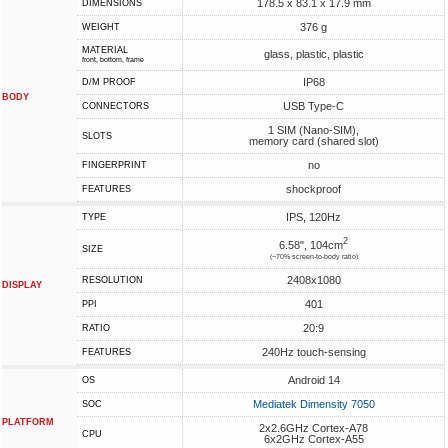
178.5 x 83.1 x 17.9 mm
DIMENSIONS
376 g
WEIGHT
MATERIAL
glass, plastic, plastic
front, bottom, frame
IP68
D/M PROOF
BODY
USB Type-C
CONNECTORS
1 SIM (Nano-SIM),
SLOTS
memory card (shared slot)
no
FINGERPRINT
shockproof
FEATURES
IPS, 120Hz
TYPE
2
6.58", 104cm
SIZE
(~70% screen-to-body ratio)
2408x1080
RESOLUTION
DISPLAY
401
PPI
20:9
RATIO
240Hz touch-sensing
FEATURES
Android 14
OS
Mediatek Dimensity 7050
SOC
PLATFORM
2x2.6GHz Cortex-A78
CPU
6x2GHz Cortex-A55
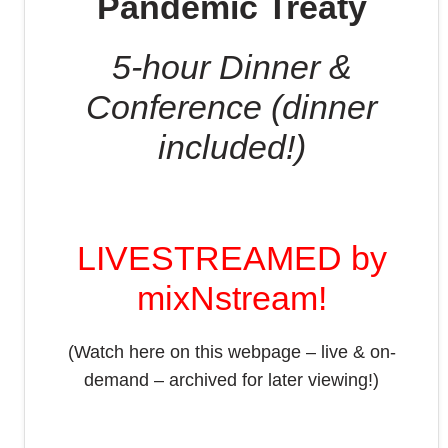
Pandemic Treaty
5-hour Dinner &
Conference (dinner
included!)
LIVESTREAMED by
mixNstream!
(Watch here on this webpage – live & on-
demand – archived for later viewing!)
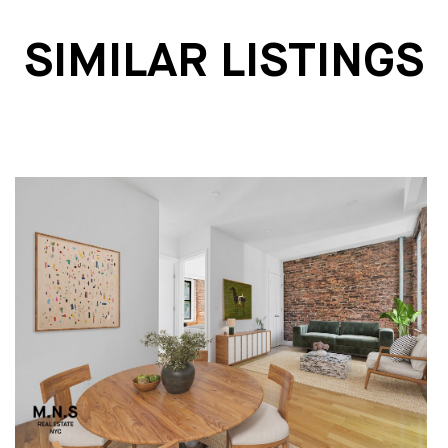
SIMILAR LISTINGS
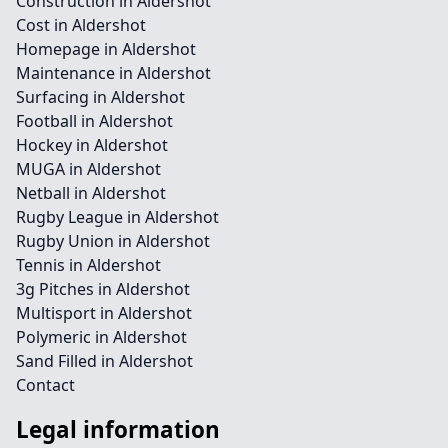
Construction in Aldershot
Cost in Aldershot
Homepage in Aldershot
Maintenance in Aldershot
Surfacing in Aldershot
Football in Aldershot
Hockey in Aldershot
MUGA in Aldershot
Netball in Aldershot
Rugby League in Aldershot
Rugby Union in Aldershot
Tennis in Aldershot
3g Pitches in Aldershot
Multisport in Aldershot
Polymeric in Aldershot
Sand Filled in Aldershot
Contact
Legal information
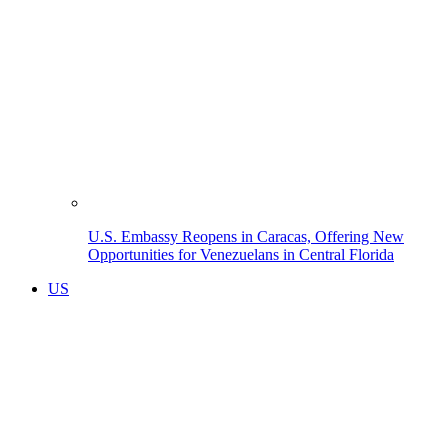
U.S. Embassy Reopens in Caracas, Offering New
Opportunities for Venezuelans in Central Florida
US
————————
◆ **What the exercise asks**: Your task is to reproduce every record exactly while omitting the pictures.

◆ **Result of the task**:
178.5 x 83.1 x 17.9 mm
DIMENSIONS
376 g
WEIGHT
MATERIAL
glass, plastic, plastic
front, bottom, frame
IP68
D/M PROOF
BODY
USB Type-C
CONNECTORS
1 SIM (Nano-SIM),
SLOTS
memory card (shared slot)
no
FINGERPRINT
shockproof
FEATURES
IPS, 120Hz
TYPE
2
6.58", 104cm
SIZE
(~70% screen-to-body ratio)
2408x1080
RESOLUTION
DISPLAY
401
PPI
20:9
RATIO
240Hz touch-sensing
FEATURES
Android 14
OS
Mediatek Dimensity 7050
SOC
PLATFORM
2x2.6GHz Cortex-A78
CPU
6x2GHz Cortex-A55
Pandemic Treaty
5-hour Dinner &
Conference (dinner
included!)
LIVESTREAMED by
mixNstream!
(Watch here on this webpage – live & on-
demand – archived for later viewing!)
SIMILAR LISTINGS
Construction in Aldershot
Cost in Aldershot
Homepage in Aldershot
Maintenance in Aldershot
Surfacing in Aldershot
Football in Aldershot
Hockey in Aldershot
MUGA in Aldershot
Netball in Aldershot
Rugby League in Aldershot
Rugby Union in Aldershot
Tennis in Aldershot
3g Pitches in Aldershot
Multisport in Aldershot
Polymeric in Aldershot
Sand Filled in Aldershot
Contact
Legal information
U.S. Embassy Reopens in Caracas, Offering New
Opportunities for Venezuelans in Central Florida
US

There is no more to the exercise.